主要组织相容性复合体(MHC)I类链相关基因A(MICA)位于HLA - B着丝粒方向46 kb处,编码一种应激诱导蛋白。MICA等位基因变异被认为与疾病易感性以及对移植的免疫反应有关。本研究旨在调查中国南方汉族人群中人类白细胞抗原(HLA)- B与MICA基因第5外显子中的(GCT)(n)短串联重复序列(MICA - STR)之间的单倍型多样性和连锁不平衡。在中国南方湖南省收集了58个随机选择的核心家庭,共183名成员,包括85个无关的亲代样本。通过聚合酶链反应 - 序列特异性引物(PCR - SSP)进行HLA - B基因分型,对显示新的HLA - B - MICA - STR连锁的样本通过高分辨率PCR - SSP进一步进行HLA - B等位基因变异分型。

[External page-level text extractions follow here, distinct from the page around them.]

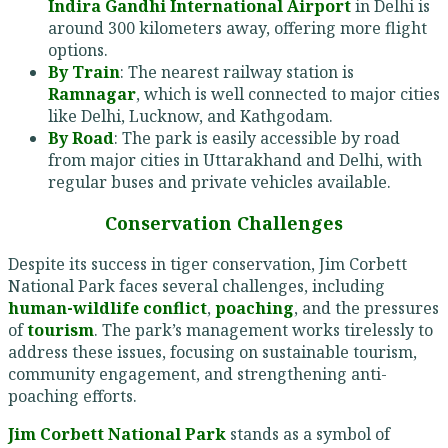
Indira Gandhi International Airport
in Delhi is
around 300 kilometers away, offering more flight
options.
By Train
: The nearest railway station is
Ramnagar
, which is well connected to major cities
like Delhi, Lucknow, and Kathgodam.
By Road
: The park is easily accessible by road
from major cities in Uttarakhand and Delhi, with
regular buses and private vehicles available.
Conservation Challenges
Despite its success in tiger conservation, Jim Corbett
National Park faces several challenges, including
human-wildlife conflict
,
poaching
, and the pressures
of
tourism
. The park’s management works tirelessly to
address these issues, focusing on sustainable tourism,
community engagement, and strengthening anti-
poaching efforts.
Jim Corbett National Park
stands as a symbol of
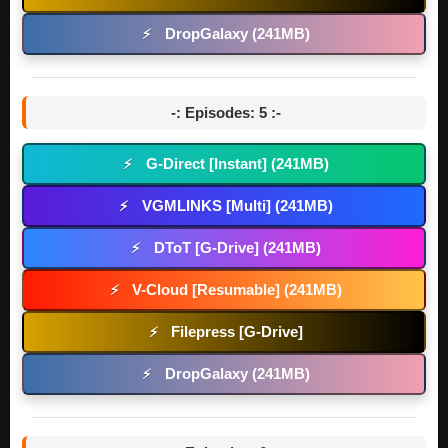
DropGalaxy (241MB)
⚡
-: Episodes: 5 :-
G-Direct [Instant] (241MB)
⚡
VGMLINKS [Multi] (241MB)
⚡
DToT [G-Drive] (241MB)
⚡
V-Cloud [Resumable] (241MB)
⚡
Filepress [G-Drive]
⚡
DropGalaxy (241MB)
⚡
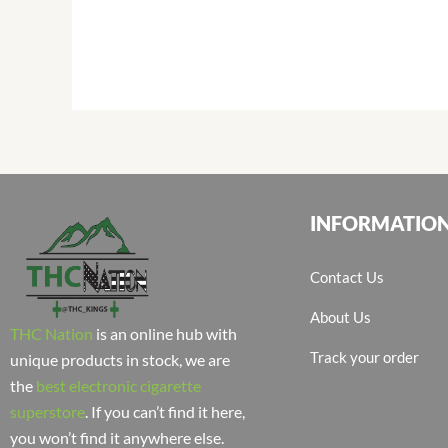
INFORMATIO
Contact Us
About Us
THC Nation
is an online hub with
Track your order
unique products in stock, we are
the
best electronic cigarette
superstore
. If you can’t find it here,
you won’t find it anywhere else.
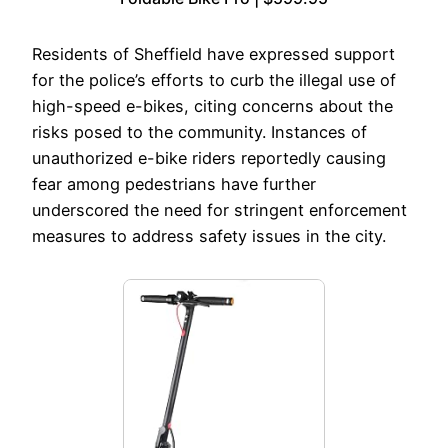
Residents of Sheffield have expressed support
for the police’s efforts to curb the illegal use of
high-speed e-bikes, citing concerns about the
risks posed to the community. Instances of
unauthorized e-bike riders reportedly causing
fear among pedestrians have further
underscored the need for stringent enforcement
measures to address safety issues in the city.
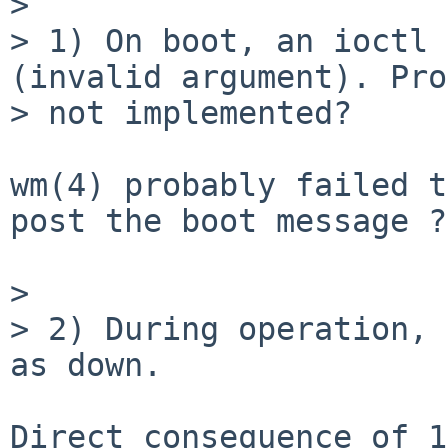
> 

> 1) On boot, an ioctl 
(invalid argument). Pro
> not implemented?

wm(4) probably failed t
post the boot message ?

> 

> 2) During operation, 
as down.

Direct consequence of 1)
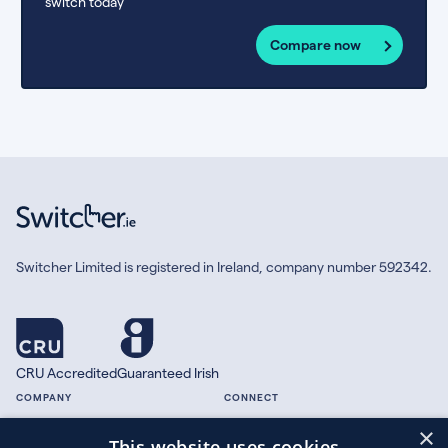
switch today
Compare now
Switcher Limited is registered in Ireland, company number 592342.
CRU Accredited
Guaranteed Irish
COMPANY
CONNECT
×
About
Facebook
This website uses cookies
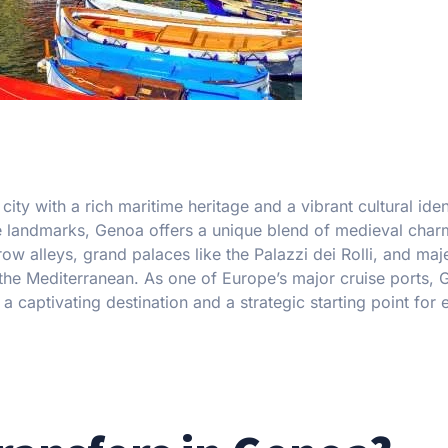
t city with a rich maritime heritage and a vibrant cultural iden
ve landmarks, Genoa offers a unique blend of medieval cha
 alleys, grand palaces like the Palazzi dei Rolli, and maje
 the Mediterranean. As one of Europe’s major cruise ports,
 captivating destination and a strategic starting point for 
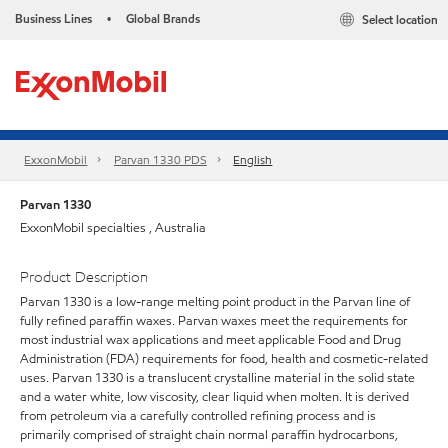
Business Lines
Global Brands
Select location
•
ExxonMobil
Parvan 1330 PDS
English
Parvan 1330
ExxonMobil specialties , Australia
Product Description
Parvan 1330 is a low-range melting point product in the Parvan line of
fully refined paraffin waxes. Parvan waxes meet the requirements for
most industrial wax applications and meet applicable Food and Drug
Administration (FDA) requirements for food, health and cosmetic-related
uses. Parvan 1330 is a translucent crystalline material in the solid state
and a water white, low viscosity, clear liquid when molten. It is derived
from petroleum via a carefully controlled refining process and is
primarily comprised of straight chain normal paraffin hydrocarbons,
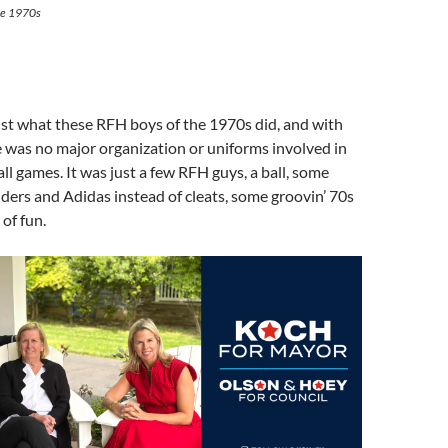
the 1970s
ust what these RFH boys of the 1970s did, and with
 was no major organization or uniforms involved in
all games. It was just a few RFH guys, a ball, some
siders and Adidas instead of cleats, some groovin’ 70s
 of fun.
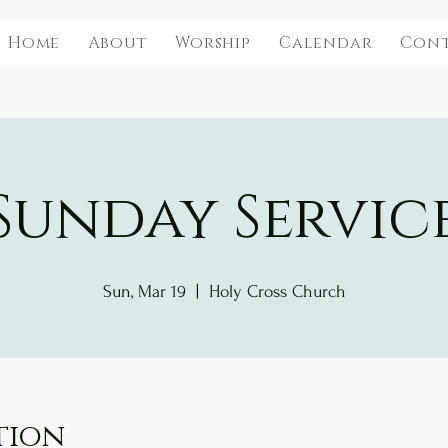
Home
About
Worship
Calendar
Con
Sunday Servic
Sun, Mar 19
  |  
Holy Cross Church
tion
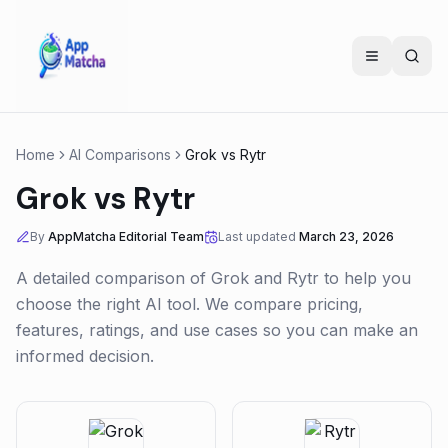
Home
AI Comparisons
Grok
vs
Rytr
Grok
vs
Rytr
By
AppMatcha Editorial Team
Last updated
March 23, 2026
A detailed comparison of
Grok
and
Rytr
to help you
choose the right AI tool. We compare pricing,
features, ratings, and use cases so you can make an
informed decision.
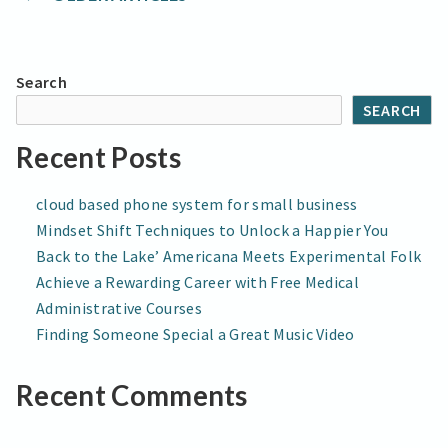
Posts
Next
Era
navigation
of
Children’s
Search
Music
SEARCH
Recent Posts
cloud based phone system for small business
Mindset Shift Techniques to Unlock a Happier You
Back to the Lake’ Americana Meets Experimental Folk
Achieve a Rewarding Career with Free Medical
Administrative Courses
Finding Someone Special a Great Music Video
Recent Comments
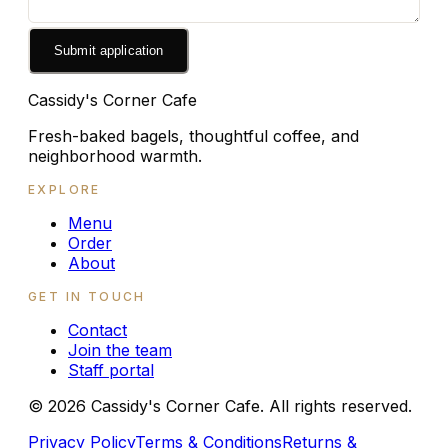
Submit application
Cassidy's Corner Cafe
Fresh-baked bagels, thoughtful coffee, and
neighborhood warmth.
EXPLORE
Menu
Order
About
GET IN TOUCH
Contact
Join the team
Staff portal
©
2026
Cassidy's Corner Cafe. All rights reserved.
Privacy Policy
Terms & Conditions
Returns &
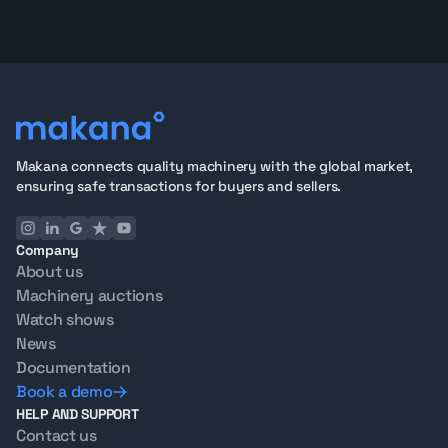
Makana connects quality machinery with the global market,
ensuring safe transactions for buyers and sellers.
Company
About us
Machinery auctions
Watch shows
News
Documentation
Book a demo
HELP AND SUPPORT
Contact us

通过荧光PCR - 大小测序和PCR - SSP检测MICA - STR等位基因变异和MICA基因缺失(MICADel)。通过家系分离分析确定单倍型。对85个无关亲代样本的数据进行统计分析。在85个无关亲代样本中观察到19种HLA - B特异性和7种MICA - STR等位基因变体,其中最主要的分别是HLA - B46、- B60、- B13和- B15,以及MICAA5、MICAA5.1和MICAA4。HLA - B、MICA - STR位点的基因型分布符合Hardy - Weinberg平衡。明确确定了所有85个无关亲代样本的HLA - B - MICA - STR单倍型相位,其中包含30种HLA - B、MICA - STR单倍型组合,其中9种在文献中尚未报道。观察到某些HLA - B与MICA - STR等位基因之间存在显著的正连锁不平衡,包括HLA - B13与MICAA4、HLA - B38与MICAA9、HLA - B58与MICAA9、HLA - B46与MICAA5、HLA - B51与MICAA6、HLA - B52与MICAA6以及HLA - B60与MICAA5.1。HLA - B48与MICAA5、MICAA5.1和MICADel连锁。在一个家庭中发现了HLA - B5801 - MICAA10连锁。我们的数据表明,中国南方汉族人群中MICA - STR与HLA - B之间存在高度的单倍型多样性和强烈的连锁不平衡,这些数据将为未来的人类学研究、临床移植中供体 - 受体HLA匹配以及HLA相关疾病关联研究提供参考。